**What you should do**: Return precisely the opening lines of the listing below, ending with the line that contains "to the service".

══ The data ══

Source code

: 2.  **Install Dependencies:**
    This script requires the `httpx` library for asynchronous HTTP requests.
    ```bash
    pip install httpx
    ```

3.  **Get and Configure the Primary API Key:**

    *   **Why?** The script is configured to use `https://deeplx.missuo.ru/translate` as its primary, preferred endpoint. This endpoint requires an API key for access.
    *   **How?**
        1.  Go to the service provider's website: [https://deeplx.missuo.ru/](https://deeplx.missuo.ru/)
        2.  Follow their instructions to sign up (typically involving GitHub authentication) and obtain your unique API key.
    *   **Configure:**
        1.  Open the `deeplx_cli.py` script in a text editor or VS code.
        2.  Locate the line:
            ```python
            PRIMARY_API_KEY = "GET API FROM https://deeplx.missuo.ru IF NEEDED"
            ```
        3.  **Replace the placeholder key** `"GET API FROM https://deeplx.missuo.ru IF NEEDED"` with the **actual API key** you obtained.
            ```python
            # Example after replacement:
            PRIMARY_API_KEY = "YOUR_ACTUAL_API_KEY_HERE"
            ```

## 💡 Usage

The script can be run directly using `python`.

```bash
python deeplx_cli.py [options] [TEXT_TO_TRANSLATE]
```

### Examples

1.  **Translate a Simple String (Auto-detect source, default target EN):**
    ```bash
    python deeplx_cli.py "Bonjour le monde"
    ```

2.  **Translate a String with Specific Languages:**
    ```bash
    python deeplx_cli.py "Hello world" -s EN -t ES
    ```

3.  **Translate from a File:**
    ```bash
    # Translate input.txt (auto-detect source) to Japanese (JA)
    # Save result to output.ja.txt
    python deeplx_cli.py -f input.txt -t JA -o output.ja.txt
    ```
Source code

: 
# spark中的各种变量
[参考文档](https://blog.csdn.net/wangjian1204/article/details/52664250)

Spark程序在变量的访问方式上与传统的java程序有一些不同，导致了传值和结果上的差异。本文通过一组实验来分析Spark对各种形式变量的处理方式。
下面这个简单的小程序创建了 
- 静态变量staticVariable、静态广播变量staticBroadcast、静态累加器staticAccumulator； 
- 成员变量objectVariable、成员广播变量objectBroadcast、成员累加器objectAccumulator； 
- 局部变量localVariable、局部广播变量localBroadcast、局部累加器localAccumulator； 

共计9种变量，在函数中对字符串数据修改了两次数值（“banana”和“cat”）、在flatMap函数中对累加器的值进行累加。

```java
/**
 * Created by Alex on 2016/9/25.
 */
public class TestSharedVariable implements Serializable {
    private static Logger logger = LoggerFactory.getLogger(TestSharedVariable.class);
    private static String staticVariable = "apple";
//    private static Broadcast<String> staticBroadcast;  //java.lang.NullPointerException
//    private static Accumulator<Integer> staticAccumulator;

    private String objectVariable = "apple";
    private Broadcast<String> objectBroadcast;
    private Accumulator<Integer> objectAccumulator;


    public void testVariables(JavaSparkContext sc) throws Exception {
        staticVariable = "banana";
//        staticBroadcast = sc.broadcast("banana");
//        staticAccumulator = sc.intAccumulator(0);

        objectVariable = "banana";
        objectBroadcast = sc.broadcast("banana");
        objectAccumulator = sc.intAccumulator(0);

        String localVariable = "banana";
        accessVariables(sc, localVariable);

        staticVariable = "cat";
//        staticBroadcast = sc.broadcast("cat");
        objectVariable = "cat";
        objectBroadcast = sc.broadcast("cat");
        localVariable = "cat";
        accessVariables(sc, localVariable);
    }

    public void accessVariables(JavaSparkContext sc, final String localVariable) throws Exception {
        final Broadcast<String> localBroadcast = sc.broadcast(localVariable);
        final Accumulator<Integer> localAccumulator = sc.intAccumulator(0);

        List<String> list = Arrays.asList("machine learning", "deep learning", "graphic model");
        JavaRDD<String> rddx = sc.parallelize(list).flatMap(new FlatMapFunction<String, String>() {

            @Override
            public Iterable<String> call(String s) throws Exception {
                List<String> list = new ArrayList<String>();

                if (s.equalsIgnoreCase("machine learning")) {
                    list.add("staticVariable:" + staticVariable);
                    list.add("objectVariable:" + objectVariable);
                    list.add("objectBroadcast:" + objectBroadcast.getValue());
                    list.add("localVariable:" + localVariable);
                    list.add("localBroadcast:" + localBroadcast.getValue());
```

═══

**Task answer**:
Source code

: 2.  **Install Dependencies:**
    This script requires the `httpx` library for asynchronous HTTP requests.
    ```bash
    pip install httpx
    ```

3.  **Get and Configure the Primary API Key:**

    *   **Why?** The script is configured to use `https://deeplx.missuo.ru/translate` as its primary, preferred endpoint. This endpoint requires an API key for access.
    *   **How?**
        1.  Go to the service provider's website: [https://deeplx.missuo.ru/](https://deeplx.missuo.ru/)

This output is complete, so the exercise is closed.